More Books
Musical apathy has thrown me into another reading bender, so let's get on with it-
Lexicon Devil: The Fast Times and Short Life of Darby Crash and The Germs is so goddamned infectious that most of one hungover Saturday went to it and had me pulling out not only GI, but the likes of My War, Group Sex and Los Angeles. This oral biography demystifies the cult legend that's grown around Darby since his suicidal overdose, illuminating the forces that led to his demise. Evidently, living alone with your 270 pound schizophrenic mom, attending one of the nation's first school-within-a-schools featuring the loving strategies stolen from EST and gestalt therapy, ingesting drugs blindly and at great pace and quantity, exploring mostly texts dealing with manipulative power and how to get folks to do what you want them to, denying publicly homosexuality that you are really, really ashamed of, and you have the basic elements of Darby's rise and fall. This book is so well organized, however, that it becomes much more than just a rehash of decadent stories. It puts the evolution of LA punk into historical perspective and clearly shows how the aesthetics of anything goes, DIY early punk gave way to the dogma and violence of hardcore, and it sadly illustrates the sordid lives of so many of that early p-rock circle. Even if you've never heard of Darby Crash or have run screaming from a party with GI on the turntable, you should still be riveted by this one.

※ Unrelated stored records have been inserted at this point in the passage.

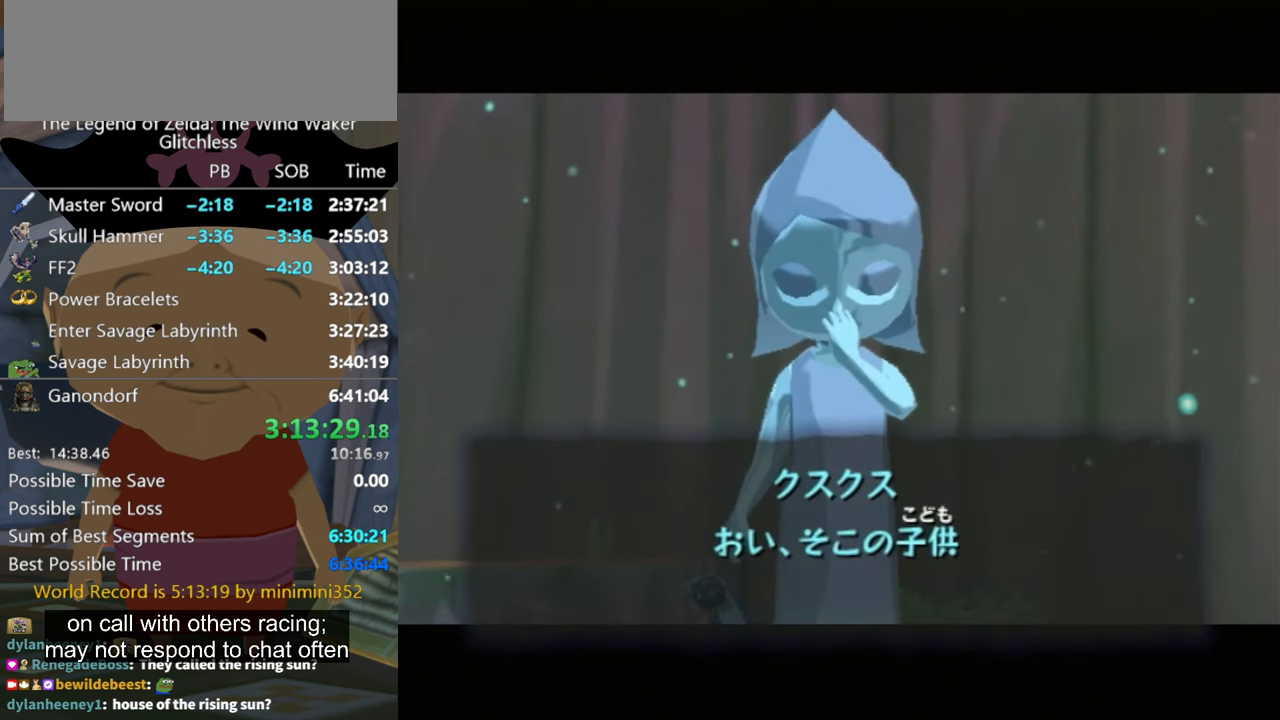
{"buttons": [], "left_stick": "center", "right_stick": "center", "events": [[67, "A", "down"], [67, "B", "down"], [167, "B", "up"], [200, "A", "up"], [267, "A", "down"], [267, "B", "down"], [334, "A", "up"], [334, "B", "up"], [400, "A", "down"], [400, "B", "down"], [467, "B", "up"], [500, "A", "up"]]}
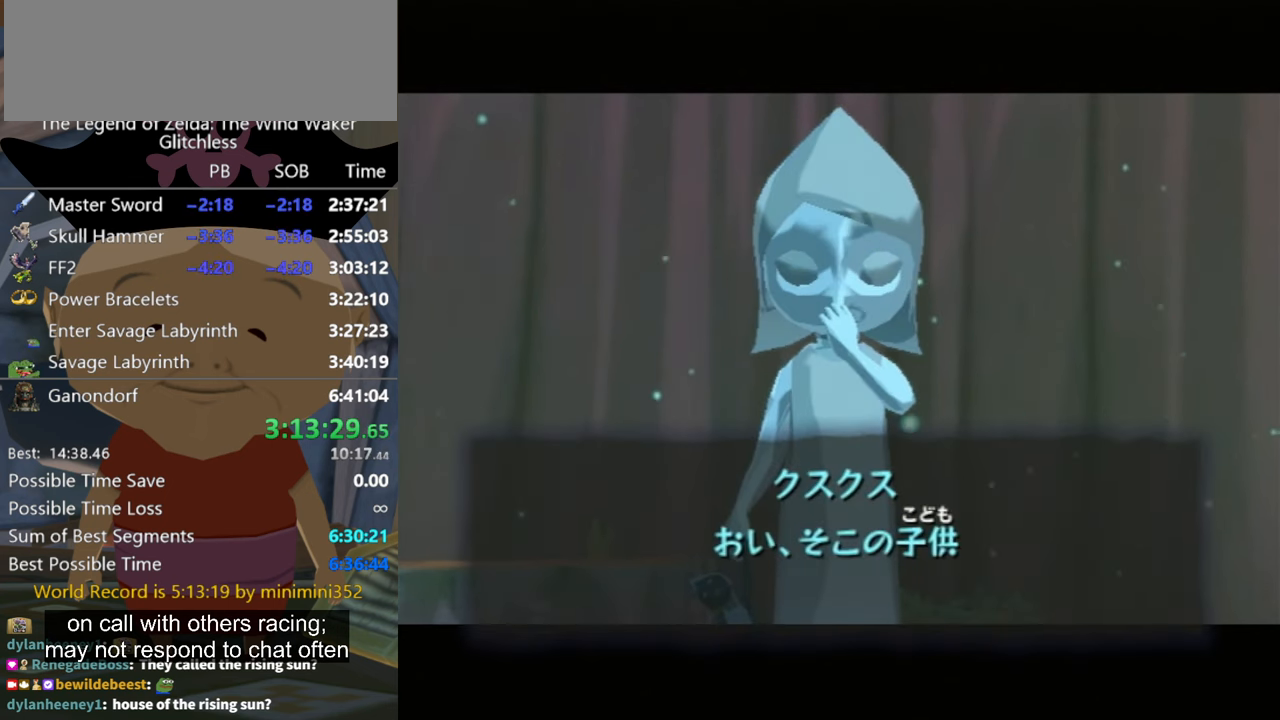
{"buttons": ["A"], "left_stick": "center", "right_stick": "center", "events": [[67, "A", "down"], [167, "A", "up"], [200, "B", "down"], [234, "B", "up"], [267, "A", "down"], [334, "B", "down"], [367, "B", "up"], [400, "A", "up"], [434, "A", "down"], [434, "B", "down"], [500, "B", "up"]]}
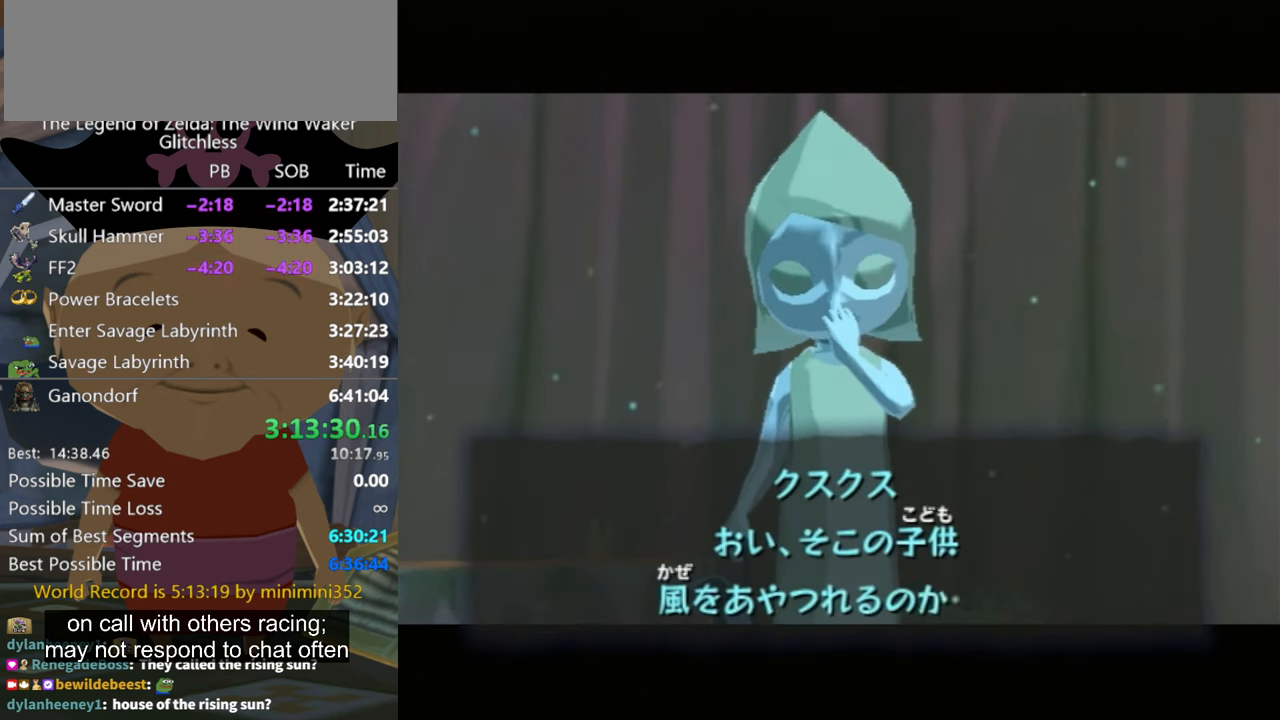
{"buttons": ["B"], "left_stick": "center", "right_stick": "center", "events": [[34, "A", "up"], [67, "A", "down"], [67, "B", "down"], [167, "A", "up"], [167, "B", "up"], [267, "A", "down"], [267, "B", "down"], [300, "B", "up"], [367, "A", "up"], [400, "B", "down"], [434, "A", "down"], [434, "B", "up"], [500, "A", "up"], [500, "B", "down"]]}
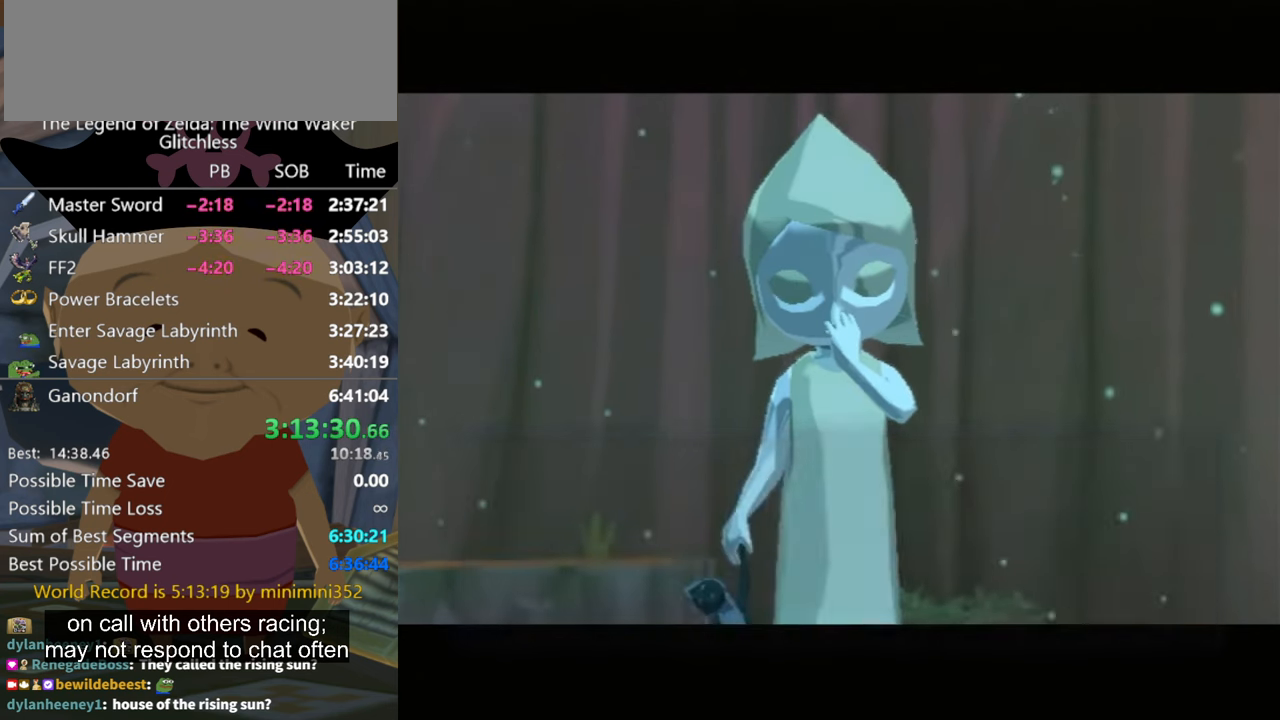
{"buttons": [], "left_stick": "center", "right_stick": "center", "events": [[67, "A", "down"], [67, "B", "up"], [134, "A", "up"], [167, "B", "down"], [234, "A", "down"], [234, "B", "up"], [334, "A", "up"], [434, "A", "down"], [467, "A", "up"]]}
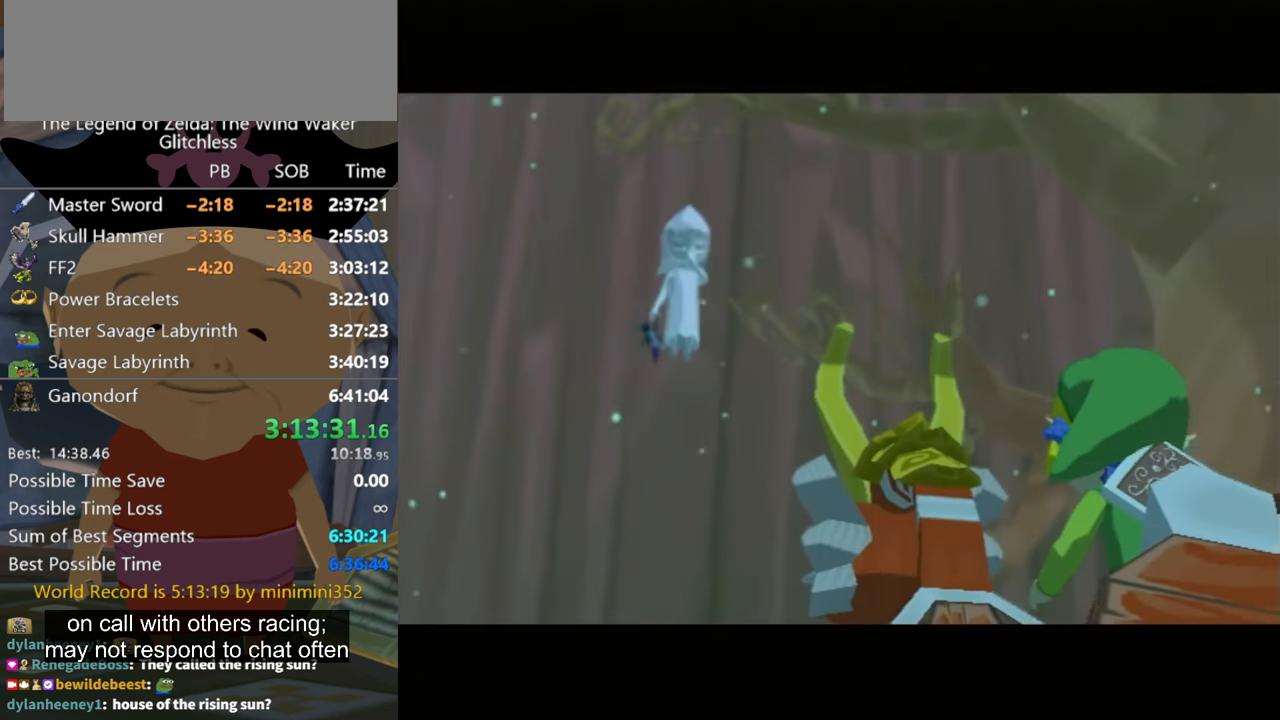
{"buttons": ["A", "B"], "left_stick": "center", "right_stick": "center", "events": [[67, "A", "down"], [67, "B", "down"], [134, "B", "up"], [167, "A", "up"], [234, "A", "down"], [234, "B", "down"], [267, "B", "up"], [334, "A", "up"], [400, "A", "down"], [400, "B", "down"]]}
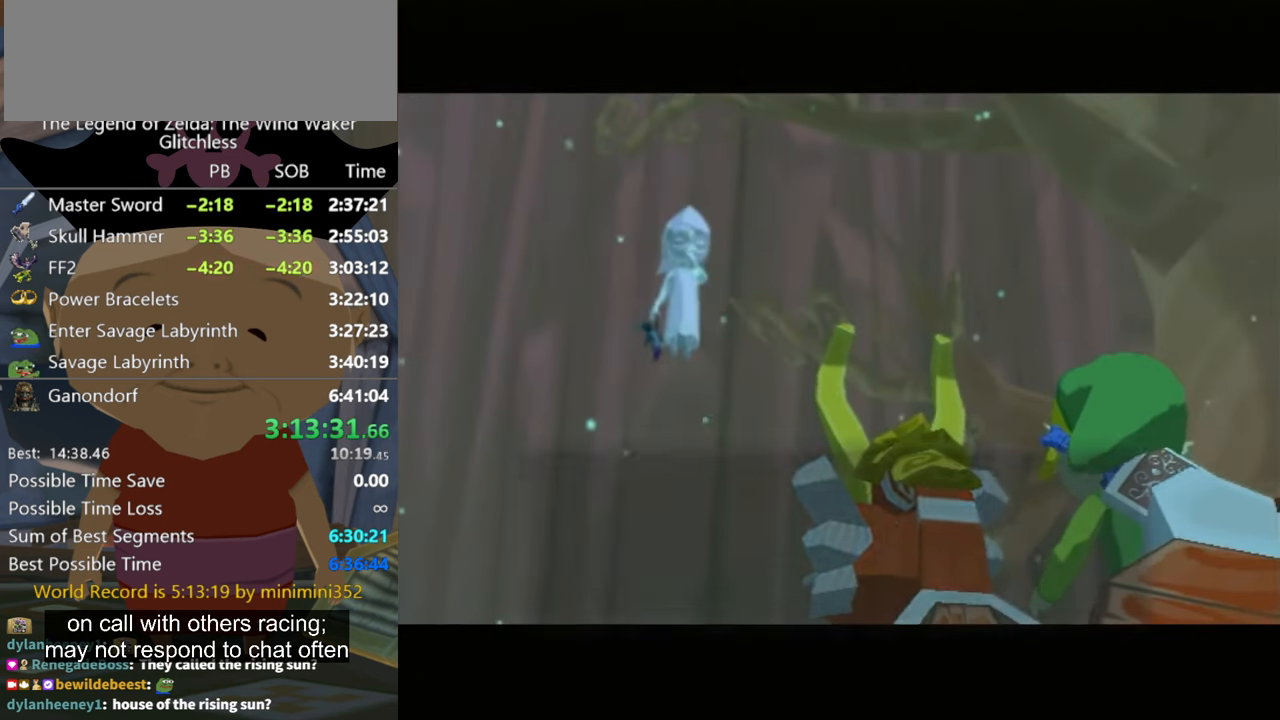
{"buttons": ["B"], "left_stick": "center", "right_stick": "center", "events": [[34, "A", "up"], [34, "B", "up"], [67, "A", "down"], [67, "B", "down"], [134, "B", "up"], [200, "A", "up"], [200, "B", "down"], [267, "A", "down"], [267, "B", "up"], [334, "B", "down"], [367, "A", "up"], [400, "B", "up"], [434, "A", "down"], [434, "B", "down"], [500, "A", "up"]]}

Francis Wheen's Idiot Proof is one Brit's attempt to decapitate stupidity and serve its lopped off head on a platter of the Complete Works of Kant to Descartes. Wheen is just the latest in a series of curmudgeons bemoaning the descent of reason in public debate and culture, and this surly curmudgeon can only applaud. Yes, the proverbial ducks in the barrel get water in their eyes, as astrology, Princess Di mourners and Deepak Chopra put their necks under the blade. But Wheen is not just a sardonic pop cultie man, as he strangles post-modernists (Foucault and Derrida go unloved here), lashes globalists (Tom Friedman lovers beware) and slaughters cabalists (Noam Chomsky, you blindly hating punk). The essays are erudite and funny, and after 100 pages you feel like you've just settled in with a favorite uncle in front of the hearth who keeps plying you with bourbon and then illuminates the proper way for a drunken gentleman to live in the world. I didn't agree with everything, but he was always sharp and crackling and entertaining. Idiot proof I am now not, bumbling up the stairs post-Sharks debacle, but I can pretend.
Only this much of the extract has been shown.